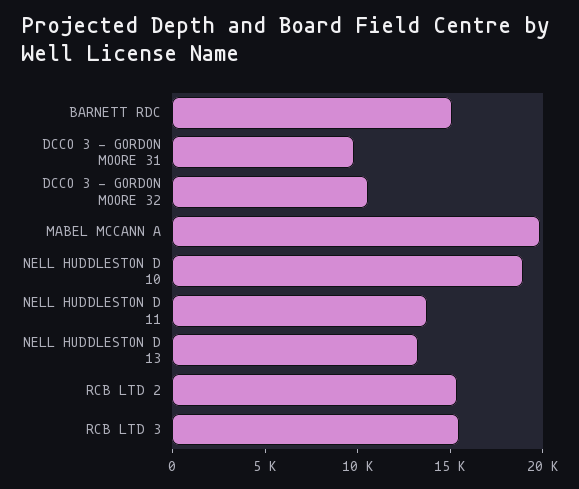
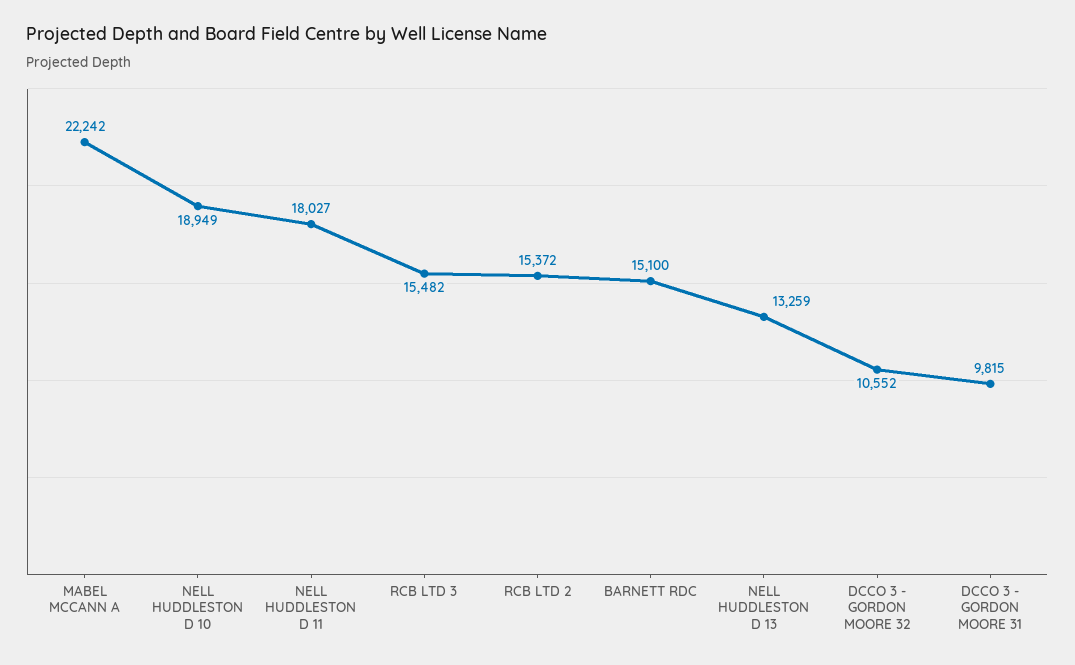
  {
    "BARNETT RDC": 15100,
    "DCCO 3 - GORDON MOORE 31": 9815,
    "DCCO 3 - GORDON MOORE 32": 10552,
-   "MABEL MCCANN A": 20000,
+   "MABEL MCCANN A": 22242,
    "NELL HUDDLESTON D 10": 18949,
-   "NELL HUDDLESTON D 11": 14000,
+   "NELL HUDDLESTON D 11": 18027,
    "NELL HUDDLESTON D 13": 13259,
    "RCB LTD 2": 15372,
    "RCB LTD 3": 15482
  }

- _Task directions_: Search the records for the string "MOORE" and report each line that has it.

- _Answer to this task_:
    "DCCO 3 - GORDON MOORE 31": 9815,
    "DCCO 3 - GORDON MOORE 32": 10552,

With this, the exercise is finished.